***** Record extracts
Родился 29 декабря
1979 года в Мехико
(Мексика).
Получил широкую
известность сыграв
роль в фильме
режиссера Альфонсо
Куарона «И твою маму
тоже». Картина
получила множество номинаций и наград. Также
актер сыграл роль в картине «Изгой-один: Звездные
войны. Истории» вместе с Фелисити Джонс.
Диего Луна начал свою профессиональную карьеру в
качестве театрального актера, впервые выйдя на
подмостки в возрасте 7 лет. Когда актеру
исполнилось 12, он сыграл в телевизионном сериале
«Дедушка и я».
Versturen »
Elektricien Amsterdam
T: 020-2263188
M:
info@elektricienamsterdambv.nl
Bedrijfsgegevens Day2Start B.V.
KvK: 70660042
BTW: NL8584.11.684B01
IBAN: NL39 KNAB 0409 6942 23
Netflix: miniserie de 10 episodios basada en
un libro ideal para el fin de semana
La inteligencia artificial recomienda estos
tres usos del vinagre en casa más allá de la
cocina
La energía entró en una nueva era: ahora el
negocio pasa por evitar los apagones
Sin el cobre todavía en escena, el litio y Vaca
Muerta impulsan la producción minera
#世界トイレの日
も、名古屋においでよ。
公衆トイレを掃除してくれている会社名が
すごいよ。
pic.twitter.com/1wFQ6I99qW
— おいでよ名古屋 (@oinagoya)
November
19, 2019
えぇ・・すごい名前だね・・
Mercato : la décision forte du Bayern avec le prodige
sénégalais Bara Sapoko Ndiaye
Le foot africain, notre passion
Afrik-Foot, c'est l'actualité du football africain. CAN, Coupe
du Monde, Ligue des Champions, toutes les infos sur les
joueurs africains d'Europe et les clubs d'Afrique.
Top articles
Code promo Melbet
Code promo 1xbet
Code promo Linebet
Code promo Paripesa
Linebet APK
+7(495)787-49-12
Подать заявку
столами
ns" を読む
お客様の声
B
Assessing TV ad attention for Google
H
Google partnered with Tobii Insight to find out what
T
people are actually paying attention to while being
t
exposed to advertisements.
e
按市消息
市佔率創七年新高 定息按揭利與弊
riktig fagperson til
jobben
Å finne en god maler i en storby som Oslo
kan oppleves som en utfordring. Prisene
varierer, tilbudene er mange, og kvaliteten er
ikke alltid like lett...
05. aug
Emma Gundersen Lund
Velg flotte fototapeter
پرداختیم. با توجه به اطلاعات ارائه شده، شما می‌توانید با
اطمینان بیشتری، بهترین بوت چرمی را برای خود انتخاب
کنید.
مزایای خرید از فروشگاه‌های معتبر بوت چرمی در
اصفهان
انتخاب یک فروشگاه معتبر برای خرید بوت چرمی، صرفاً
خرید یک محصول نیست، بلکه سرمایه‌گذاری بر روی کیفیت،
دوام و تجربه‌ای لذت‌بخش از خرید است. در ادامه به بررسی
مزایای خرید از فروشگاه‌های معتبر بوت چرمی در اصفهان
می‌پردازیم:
**********
Work to complete
Copy all lines of the records that have the string "انتخاب" in them.

Worked solution
اطمینان بیشتری، بهترین بوت چرمی را برای خود انتخاب
انتخاب یک فروشگاه معتبر برای خرید بوت چرمی، صرفاً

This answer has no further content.